About this exercise → The entries below should be given again exactly, minus their pictures.

Data extracted from a collection →
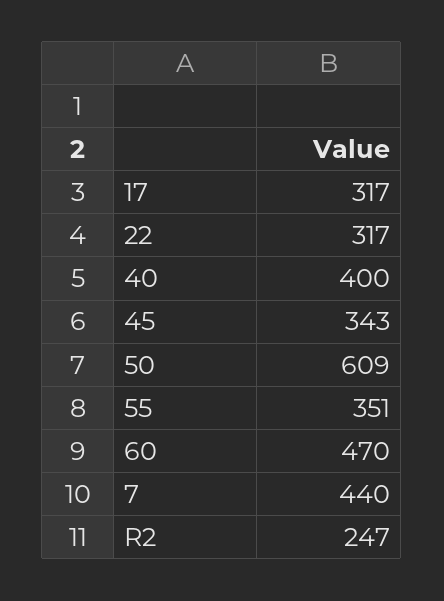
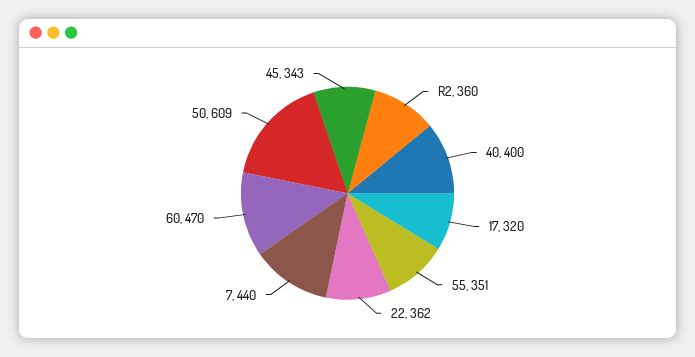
  {
-   "17": 317,
+   "17": 320,
-   "22": 317,
+   "22": 362,
    "40": 400,
    "45": 343,
    "50": 609,
    "55": 351,
    "60": 470,
    "7": 440,
-   "R2": 247
+   "R2": 360
  }

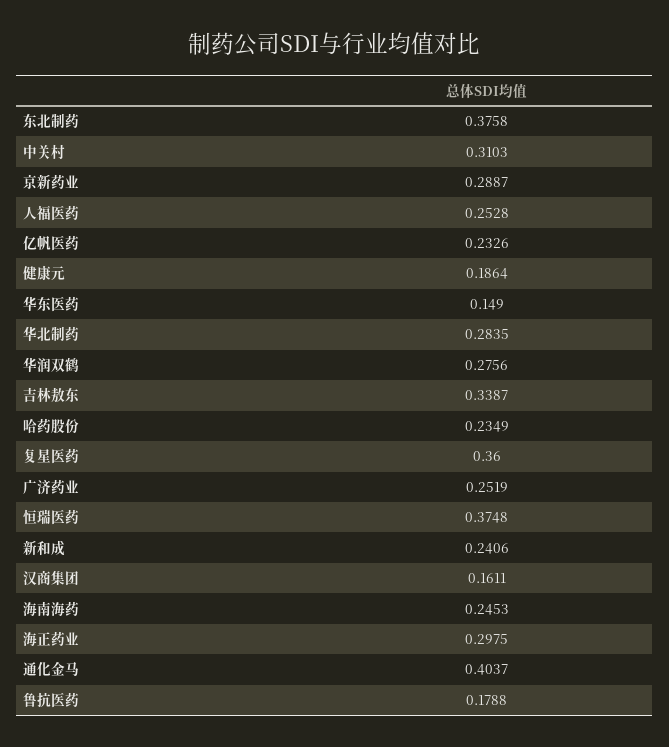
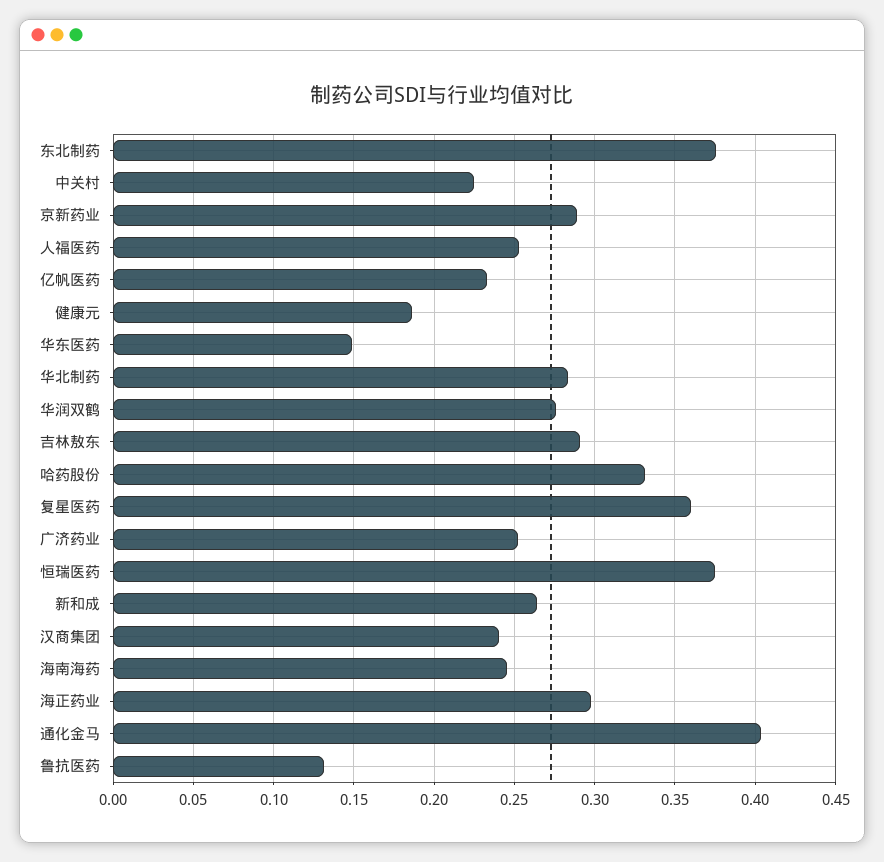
  {
    "东北制药": 0.3758,
-   "中关村": 0.3103,
+   "中关村": 0.225,
    "京新药业": 0.2887,
    "人福医药": 0.2528,
    "亿帆医药": 0.2326,
    "健康元": 0.1864,
    "华东医药": 0.149,
    "华北制药": 0.2835,
    "华润双鹤": 0.2756,
-   "吉林敖东": 0.3387,
+   "吉林敖东": 0.29,
-   "哈药股份": 0.2349,
+   "哈药股份": 0.33,
    "复星医药": 0.36,
    "广济药业": 0.2519,
    "恒瑞医药": 0.3748,
-   "新和成": 0.2406,
+   "新和成": 0.265,
-   "汉商集团": 0.1611,
+   "汉商集团": 0.24,
    "海南海药": 0.2453,
    "海正药业": 0.2975,
    "通化金马": 0.4037,
-   "鲁抗医药": 0.1788
+   "鲁抗医药": 0.13
  }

Your solution →
  {
-   "17": 317,
+   "17": 320,
-   "22": 317,
+   "22": 362,
    "40": 400,
    "45": 343,
    "50": 609,
    "55": 351,
    "60": 470,
    "7": 440,
-   "R2": 247
+   "R2": 360
  }

  {
    "东北制药": 0.3758,
-   "中关村": 0.3103,
+   "中关村": 0.225,
    "京新药业": 0.2887,
    "人福医药": 0.2528,
    "亿帆医药": 0.2326,
    "健康元": 0.1864,
    "华东医药": 0.149,
    "华北制药": 0.2835,
    "华润双鹤": 0.2756,
-   "吉林敖东": 0.3387,
+   "吉林敖东": 0.29,
-   "哈药股份": 0.2349,
+   "哈药股份": 0.33,
    "复星医药": 0.36,
    "广济药业": 0.2519,
    "恒瑞医药": 0.3748,
-   "新和成": 0.2406,
+   "新和成": 0.265,
-   "汉商集团": 0.1611,
+   "汉商集团": 0.24,
    "海南海药": 0.2453,
    "海正药业": 0.2975,
    "通化金马": 0.4037,
-   "鲁抗医药": 0.1788
+   "鲁抗医药": 0.13
  }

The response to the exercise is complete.